I enjoy when using tech tools on my extremely femme-gendered hobby projects makes them feel out-of-genre important

What an interesting way to trigger some stereotype incongruence and realize how much "tech weight" we give things just by all these relatively shallow signifiers

Look at that font. She must have a hacker brain
Are there things that make work "look Technical" to you? Are there secret signifiers you have become aware of? I love hearing people notice these things
@grimalkina off the top of my head: monospaced fonts, dark mode, hosting things in source control, customer service with issue trackers rather than ticketing systems, Markdown (sort of, that gets complicated), command-line instructions or aesthetics
@glyph @grimalkina diagrams in Visio/Figma, as opposed to Miro boards which tend to be used by people coded as non-technical
@glyph @grimalkina additionally, using keyboard shortcuts and macros; anything that involves changing options, installing additional software.
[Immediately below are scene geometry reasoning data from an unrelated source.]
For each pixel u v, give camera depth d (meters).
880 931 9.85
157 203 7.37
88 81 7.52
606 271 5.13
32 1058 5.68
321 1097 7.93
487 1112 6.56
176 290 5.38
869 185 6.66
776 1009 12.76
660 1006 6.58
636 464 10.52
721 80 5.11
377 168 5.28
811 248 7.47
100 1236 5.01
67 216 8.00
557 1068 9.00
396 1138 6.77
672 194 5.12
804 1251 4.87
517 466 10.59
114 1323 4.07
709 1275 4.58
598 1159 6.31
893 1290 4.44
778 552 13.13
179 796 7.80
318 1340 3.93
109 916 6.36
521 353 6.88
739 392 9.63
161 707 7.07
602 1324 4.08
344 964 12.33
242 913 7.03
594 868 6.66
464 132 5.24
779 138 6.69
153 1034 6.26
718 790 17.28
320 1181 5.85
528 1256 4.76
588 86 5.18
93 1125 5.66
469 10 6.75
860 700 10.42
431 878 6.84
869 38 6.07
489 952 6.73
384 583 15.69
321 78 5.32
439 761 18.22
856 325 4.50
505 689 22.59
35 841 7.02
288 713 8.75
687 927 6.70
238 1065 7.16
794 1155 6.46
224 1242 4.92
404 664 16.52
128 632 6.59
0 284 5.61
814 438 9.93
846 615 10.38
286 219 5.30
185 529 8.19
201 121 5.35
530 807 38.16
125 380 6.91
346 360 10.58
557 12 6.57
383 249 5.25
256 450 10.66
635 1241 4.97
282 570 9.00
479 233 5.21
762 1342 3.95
Particularly in corporate environments where non-technical staff don't usually have rights to install anything, having non standard software installed is a flex of sorts

@flexasync @glyph @grimalkina
I am that cliché.

Using a different keyboard layout.
Know how to exit vim
And the extension of that: use vim keybindings wherever possible.

But then again, I knew/know some brilliant techy people who where pretty vanilla operating system persons 🤷‍♂️

@Garonenur @flexasync @glyph that is why these are stereotype associations, not maps to reality!